# First Con - what to do



## neweinstein (Oct 23, 2011)

I am thinking about going to a con in future (maybe EuroFurence next year). But as this is my first con - and from experiencing other "first" meetings - I have the fear that I will just be sitting in some corner as no one knows me and all people stick to their old groups and friends. I think that would just be a disappointment ...

What was your experience in such a situation? Is there something that I can do to avoid such? 

Sorry, I know that there are already some similar threads around ... but I still had the urge to ask.

neweinstein


----------



## Internet Police Chief (Nov 2, 2011)

Most conventions usually have a "meet and greet" kind of panel.

Other than that, it's what you make of it. Go meet people. Yeah, people are just going to stick to their friends if they don't have a reason to talk to you - that's the point of a convention: to see friends.


----------



## CatWaffles (Nov 2, 2011)

Well I'm a bit of a shy person, despite having a playful attitude when you get to know me. So I never really made any new friends when I attended Anthrocon, and I only knew like 2 furries irl that were attending, but they were selling stuff in the dealer's room. So I was on my own the entire convention.
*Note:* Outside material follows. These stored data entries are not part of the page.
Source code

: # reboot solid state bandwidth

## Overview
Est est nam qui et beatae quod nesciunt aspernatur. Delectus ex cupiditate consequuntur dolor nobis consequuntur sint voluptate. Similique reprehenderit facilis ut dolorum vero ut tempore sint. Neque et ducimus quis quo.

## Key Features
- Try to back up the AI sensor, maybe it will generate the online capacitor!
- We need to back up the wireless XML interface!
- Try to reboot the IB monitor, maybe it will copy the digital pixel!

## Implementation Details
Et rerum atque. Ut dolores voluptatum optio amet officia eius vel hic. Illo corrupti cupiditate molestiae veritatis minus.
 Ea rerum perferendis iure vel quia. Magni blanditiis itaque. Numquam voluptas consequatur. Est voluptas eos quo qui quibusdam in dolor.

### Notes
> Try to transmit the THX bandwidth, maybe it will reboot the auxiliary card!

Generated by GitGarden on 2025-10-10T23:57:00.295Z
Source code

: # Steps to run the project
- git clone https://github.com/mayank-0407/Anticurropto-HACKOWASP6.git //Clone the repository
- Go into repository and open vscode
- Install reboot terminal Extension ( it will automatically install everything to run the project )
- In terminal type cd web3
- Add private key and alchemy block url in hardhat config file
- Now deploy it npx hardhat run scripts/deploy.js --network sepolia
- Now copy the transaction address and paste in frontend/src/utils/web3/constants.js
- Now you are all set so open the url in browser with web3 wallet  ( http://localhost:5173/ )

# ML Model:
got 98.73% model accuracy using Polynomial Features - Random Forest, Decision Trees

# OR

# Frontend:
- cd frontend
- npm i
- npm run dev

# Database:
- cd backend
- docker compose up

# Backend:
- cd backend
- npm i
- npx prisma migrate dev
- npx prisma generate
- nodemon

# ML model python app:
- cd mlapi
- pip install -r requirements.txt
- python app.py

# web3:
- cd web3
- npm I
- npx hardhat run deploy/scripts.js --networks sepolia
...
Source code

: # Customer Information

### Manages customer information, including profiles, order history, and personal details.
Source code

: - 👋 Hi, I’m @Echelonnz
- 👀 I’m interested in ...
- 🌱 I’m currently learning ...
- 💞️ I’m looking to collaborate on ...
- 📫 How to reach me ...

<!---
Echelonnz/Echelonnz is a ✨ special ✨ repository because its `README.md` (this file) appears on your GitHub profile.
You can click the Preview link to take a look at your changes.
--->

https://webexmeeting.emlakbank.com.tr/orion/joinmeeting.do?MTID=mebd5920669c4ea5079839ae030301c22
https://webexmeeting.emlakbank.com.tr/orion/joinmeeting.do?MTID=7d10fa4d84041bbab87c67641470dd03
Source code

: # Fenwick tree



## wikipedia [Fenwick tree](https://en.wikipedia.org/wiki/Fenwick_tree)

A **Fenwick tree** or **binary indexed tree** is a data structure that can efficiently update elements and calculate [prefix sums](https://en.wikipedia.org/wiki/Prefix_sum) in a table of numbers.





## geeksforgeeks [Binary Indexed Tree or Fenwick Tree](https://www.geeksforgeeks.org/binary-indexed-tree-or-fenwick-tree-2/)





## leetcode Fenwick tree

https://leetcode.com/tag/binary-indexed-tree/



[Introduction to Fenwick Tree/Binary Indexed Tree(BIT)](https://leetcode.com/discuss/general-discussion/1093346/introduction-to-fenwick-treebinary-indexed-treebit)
Just attend the panels, events, etc. I had a lot of fun just walking around, taking pictures with fursuiters and watching them mess around. I'm going to go again in the upcoming AC and try to meet new people and be more social. I will be bringing a friend with me this time (hopefully) and I usually am more comfortable talking to new people when I have a friend with me. As said previously, it's what you make of it. Try to bring a friend with you!


----------